Be here nowAugust 2, 2005 9 out of 47 found this review helpful
Unlike the great title and the great cover page, this book was not good. It was about drugs and stupid stuff and although I read many books like this one and enjy them, this one I didn't like much. Maybe it had to do with too much talk of drugs and the sixties attitude.
Awareness in consciousnessJuly 20, 2005 3 out of 7 found this review helpful
BE HERE NOW is a cookingpot,a spiritual stew.If one understand this book,no other book is necessary. I read this book first time in 1985,and the taste of this "love Stew"has never left me. A must for any serious seeker of Love and Thruth (Gods trademark)

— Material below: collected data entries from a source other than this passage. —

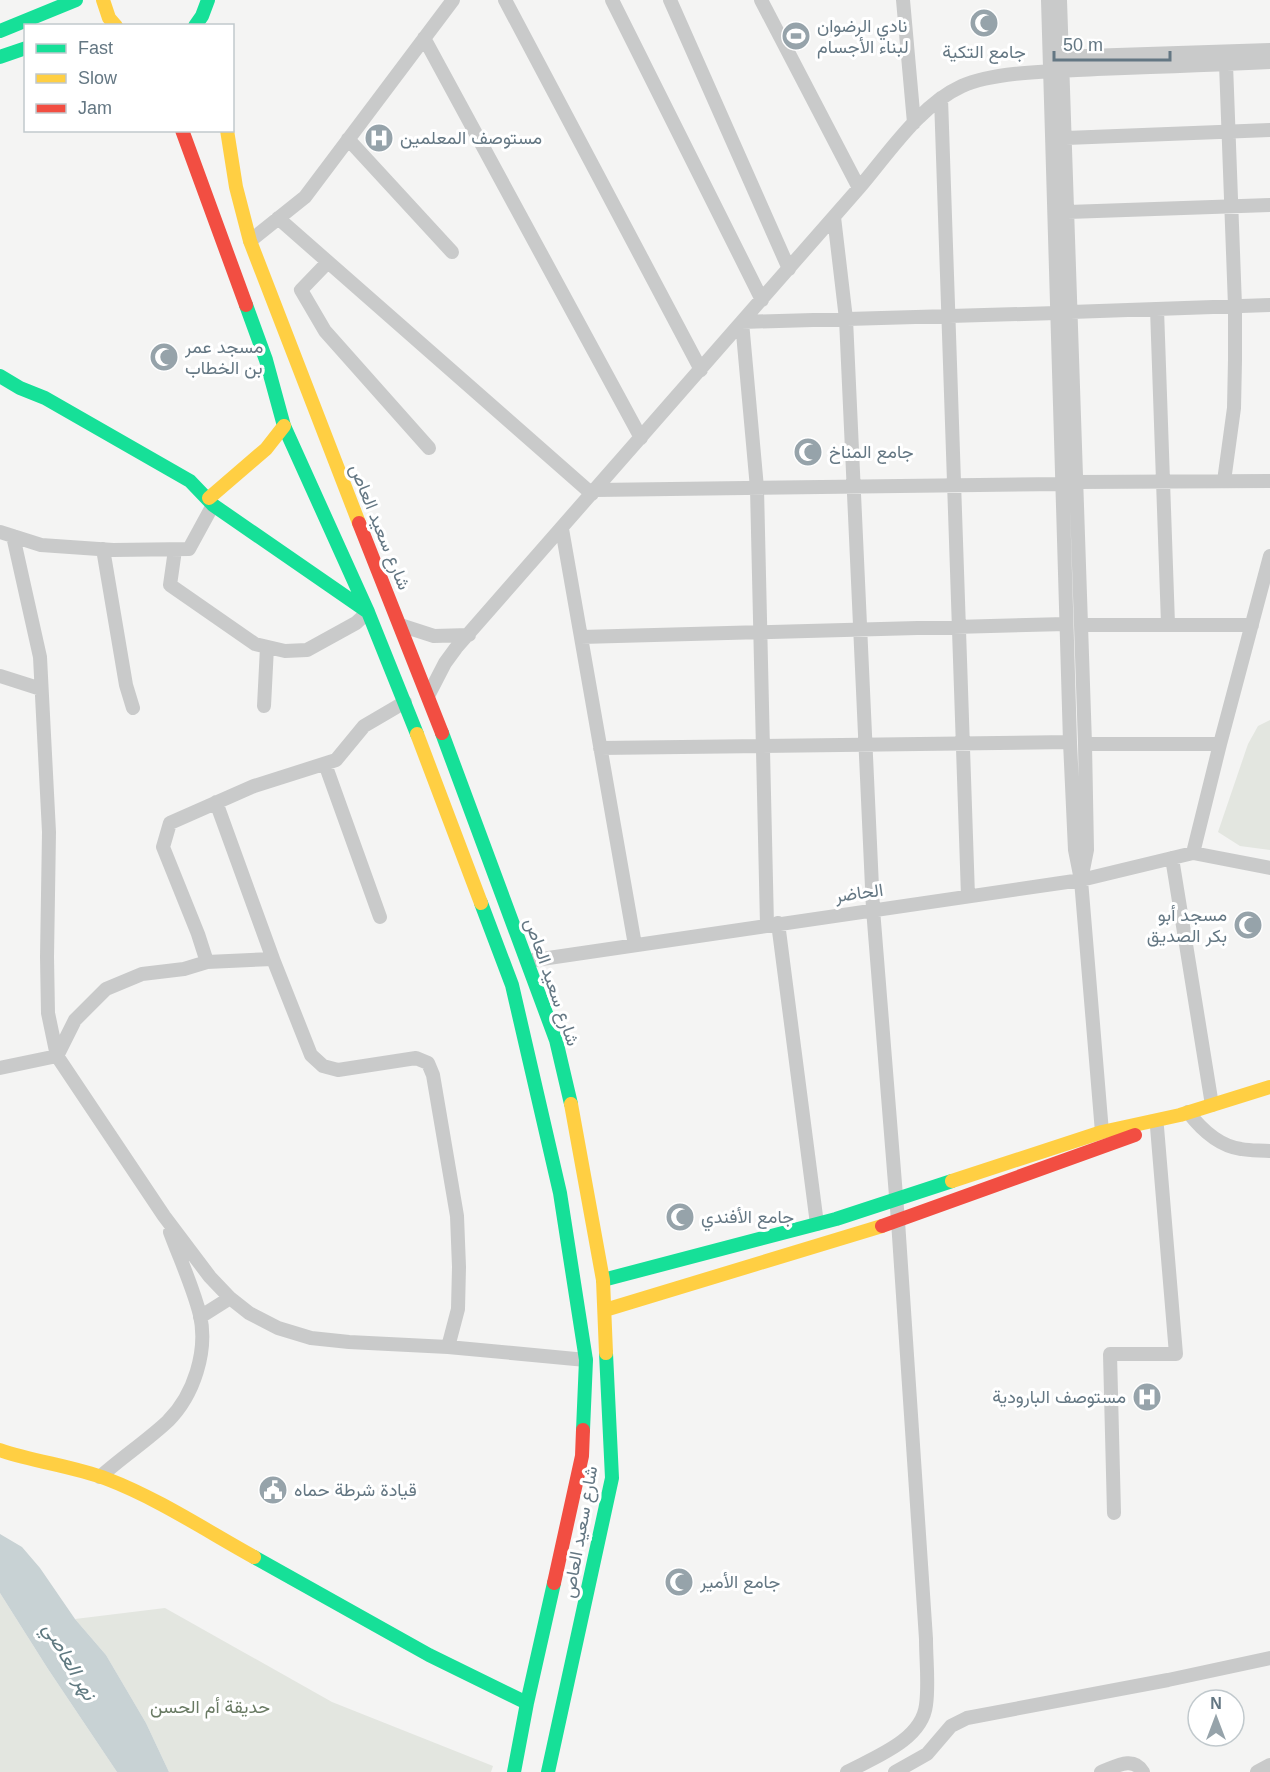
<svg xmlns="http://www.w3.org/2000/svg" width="1270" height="1772" viewBox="0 0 1270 1772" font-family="Arial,Vazirmatn,sans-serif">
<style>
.green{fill:#e3e6e0}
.water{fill:#c8d2d4}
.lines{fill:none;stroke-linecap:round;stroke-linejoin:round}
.street{stroke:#c9caca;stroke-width:14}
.fast{stroke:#16e098;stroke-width:14}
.slow{stroke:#ffcf43;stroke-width:14}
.jam{stroke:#f24e42;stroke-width:14}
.labels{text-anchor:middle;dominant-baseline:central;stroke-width:6;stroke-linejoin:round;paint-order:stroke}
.poi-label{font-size:18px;fill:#647783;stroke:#fff;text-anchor:start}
.street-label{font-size:18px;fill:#647783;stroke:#fff}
.park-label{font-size:18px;fill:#697a63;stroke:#fff}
.water-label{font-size:20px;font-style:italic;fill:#5f7980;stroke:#fff}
</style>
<rect width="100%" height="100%" fill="#f4f4f3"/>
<!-- green -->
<path class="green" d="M1270,720V850L1240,846L1218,832L1248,744L1258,726Z
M0,1593L48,1669L117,1772H0Z
M165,1608L332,1702L493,1766L491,1772H169L146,1723L106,1655L75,1619Z"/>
<!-- water -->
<path class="water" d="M0,1534L22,1547L40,1568L75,1619L106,1655L146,1723L169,1772H117L48,1669L0,1593Z"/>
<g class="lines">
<!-- street -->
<path class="street" d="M505,0L701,370
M612,0L762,300
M670,0L789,269
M761,0L859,188
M903,0L914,123
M1048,0L1070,742L1075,850L1081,880L1102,1132
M1060,0L1085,744L1087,850L1082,875
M424,38L641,438
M1056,57L1270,50
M941,98L968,896
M1066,138L1270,130
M348,139L452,252
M1068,212L1270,205
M834,217L846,319L873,909L898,1221L926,1639C926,1661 929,1684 926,1705C922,1740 875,1757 847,1772
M278,218L592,494
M250,241L305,197L453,0
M328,262L301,290L325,331L429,448
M1157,309L1168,624
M1071,312L1270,305
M1224,481L1234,408L1235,360V306L1226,64
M1077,482L1270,481
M596,490L1062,484
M562,529L635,945
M0,532L41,545L113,550L189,549L213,505
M13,536L40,657L49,832L47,957L48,1013L57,1056L164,1216L210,1277L230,1298L249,1313L278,1328L311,1338L349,1342L448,1347L586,1360
M103,549L126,685L133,708
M175,550L170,585L255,644L285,651L307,650L356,623L368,612
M400,625L434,636L469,635
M1082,625H1252
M581,637L1066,624
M0,676L41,689
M428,696L445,663L456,648L859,188C888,154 920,105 962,86C995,71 1060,71 1097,69C1155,67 1212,65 1270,62
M264,706L267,647
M1085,744H1220
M600,748L1070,742
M325,764L380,917
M1193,853L1220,744L1270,556
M1172,858L1212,1105
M778,923L817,1224
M767,925L757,488L742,322L1057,313
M273,959L311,1055L323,1066L338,1070L416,1058L428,1063L433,1075L457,1216L459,1267L458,1309L448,1347
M528,961L1081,880L1193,853L1270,868
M207,962L273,959L216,802
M0,1068L57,1056L75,1020L106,989L142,974L184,969L207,962L198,934L163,847L170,823L254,786L336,760L364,726L405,702
M1188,1112C1201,1129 1219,1146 1241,1149C1251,1151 1261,1150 1270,1151
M200,1317L230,1298
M100,1477C121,1458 148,1440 168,1421C194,1395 208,1351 200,1315C193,1287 180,1259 170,1232
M1114,1513L1110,1354H1176L1157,1127
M895,1772L927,1754L951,1726L967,1718L1168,1680L1270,1658
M1101,1772C1115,1767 1133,1755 1143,1772
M1257,1772L1270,1765"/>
<!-- fast -->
<path class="fast" d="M195,26L202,16L208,0
M0,31L76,0
M0,57L26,48
M246,305L266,360L284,426L368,612L417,734
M0,376L20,388L45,398L190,481L213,505L368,612
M442,733L556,1040L571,1104
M481,903L512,985L560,1193L586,1360L583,1430
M603,1280L836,1219L952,1181
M254,1557L429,1655L527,1703
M514,1772L527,1703L554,1583
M548,1772L612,1478L606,1353"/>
<!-- slow -->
<path class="slow" d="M103,0L109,18L116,26
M227,130L236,187L250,241L359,523
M209,498L266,449L284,426
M417,734L481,903
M571,1104L603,1280L606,1353
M952,1181L1102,1132L1180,1115L1270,1087
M605,1310L882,1226
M0,1450C35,1462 72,1466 107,1479C157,1498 207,1531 254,1557"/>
<!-- jam -->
<path class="jam" d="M182,130L246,305
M359,523L442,733
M882,1226L1135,1135
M554,1583L582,1456L583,1430"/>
</g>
<!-- icons -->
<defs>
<g id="mosque-disc" transform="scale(1.5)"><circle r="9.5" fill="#96a3aa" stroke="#fff"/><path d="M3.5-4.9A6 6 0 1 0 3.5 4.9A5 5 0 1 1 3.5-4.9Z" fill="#fff"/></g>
<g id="stadium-disc" transform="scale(1.5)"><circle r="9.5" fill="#96a3aa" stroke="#fff"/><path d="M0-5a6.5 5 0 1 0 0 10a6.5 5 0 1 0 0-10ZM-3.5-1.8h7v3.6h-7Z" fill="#fff"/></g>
<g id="hospital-disc" transform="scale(1.5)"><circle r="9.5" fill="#96a3aa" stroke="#fff"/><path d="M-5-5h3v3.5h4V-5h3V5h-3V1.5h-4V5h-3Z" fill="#fff"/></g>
<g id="civic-disc" transform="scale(1.5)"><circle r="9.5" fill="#96a3aa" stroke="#fff"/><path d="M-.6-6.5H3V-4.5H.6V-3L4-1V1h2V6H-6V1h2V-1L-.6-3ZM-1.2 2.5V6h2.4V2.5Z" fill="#fff"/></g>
</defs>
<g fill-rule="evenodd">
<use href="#mosque-disc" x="984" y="23"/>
<use href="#stadium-disc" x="796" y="36"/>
<use href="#hospital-disc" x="379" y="138"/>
<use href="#mosque-disc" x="164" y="357"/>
<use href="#mosque-disc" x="808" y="452"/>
<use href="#mosque-disc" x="1248" y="925"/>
<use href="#mosque-disc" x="680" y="1217"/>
<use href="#hospital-disc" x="1147" y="1397"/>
<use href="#civic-disc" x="273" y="1490"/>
<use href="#mosque-disc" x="679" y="1582"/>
</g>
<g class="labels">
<!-- poi labels -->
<g class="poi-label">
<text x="817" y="26">نادي الرضوان<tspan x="817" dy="21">لبناء الأجسام</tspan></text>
<text x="984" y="52" text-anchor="middle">جامع التكية</text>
<text x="400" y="138">مستوصف المعلمين</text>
<text x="185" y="347">مسجد عمر<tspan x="185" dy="21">بن الخطاب</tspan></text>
<text x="829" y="452">جامع المناخ</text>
<text x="1227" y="915" text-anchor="end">مسجد أبو<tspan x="1227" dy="21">بكر الصديق</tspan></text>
<text x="701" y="1217">جامع الأفندي</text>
<text x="1126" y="1397" text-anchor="end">مستوصف البارودية</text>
<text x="294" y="1490">قيادة شرطة حماه</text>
<text x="700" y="1582">جامع الأمير</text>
</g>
<!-- street labels -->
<g class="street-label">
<text transform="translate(380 527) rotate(68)">شارع سعيد العاص</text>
<text transform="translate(859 893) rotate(-8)">الحاضر</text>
<text transform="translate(552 982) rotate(71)">شارع سعيد العاص</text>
<text transform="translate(580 1532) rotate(-80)">شارع سعيد العاص</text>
</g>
<!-- park labels -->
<g class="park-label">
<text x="210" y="1707">حديقة أم الحسن</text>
</g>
<!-- water labels -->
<g class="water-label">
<text transform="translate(70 1661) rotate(60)">نهر العاصي</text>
</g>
</g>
<!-- legend -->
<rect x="24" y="24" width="210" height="108" fill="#ffffff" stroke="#c1c9cd" stroke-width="1.5"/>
<rect x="36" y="44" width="30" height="9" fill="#16e098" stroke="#c1c9cd" stroke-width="1.5"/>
<text x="78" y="54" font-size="18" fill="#647783">Fast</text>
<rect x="36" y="74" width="30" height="9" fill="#ffcf43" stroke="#c1c9cd" stroke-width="1.5"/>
<text x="78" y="84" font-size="18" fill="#647783">Slow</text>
<rect x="36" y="104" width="30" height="9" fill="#f24e42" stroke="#c1c9cd" stroke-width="1.5"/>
<text x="78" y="114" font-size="18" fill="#647783">Jam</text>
<!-- north arrow -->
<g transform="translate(1216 1718)"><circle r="28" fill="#ffffff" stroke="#c1c9cd" stroke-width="1.5"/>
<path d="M0-4.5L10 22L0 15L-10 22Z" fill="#96a3aa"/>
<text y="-9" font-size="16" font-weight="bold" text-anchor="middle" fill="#647783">N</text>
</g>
<!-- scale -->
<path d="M1054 51v9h116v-9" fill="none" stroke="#647783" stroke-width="3"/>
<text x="1063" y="51" font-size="18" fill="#647783" stroke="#ffffff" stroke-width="4.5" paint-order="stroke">50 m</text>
</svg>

The Hippie BibleJuly 12, 2005 9 out of 11 found this review helpful
While the hippie movement was a disparate phenomenon, if there were to be one book that stood out as the hippie bible, it would be this book. I read it as originally printed, when it was in a larger, all brown paper format. I'd love to have one of those. After that, I got the regular edition for myself...still have it over 3 decades later.
I think this is a unique and very beautiful book, as well as reflecting something worthwhile from those times, something that had a lasting value for many of us.
Update (2/9/2006): I found a copy of the 11x11" original edition of Be Here Now, which was entitled "From Bindu to Ojas." This was the core book, in brown craft paper 3-hole punched and bound simply with twine, one of the four parts of what was to become Be Here Now. I want to pass it down to my son and grandchildren. Priceless.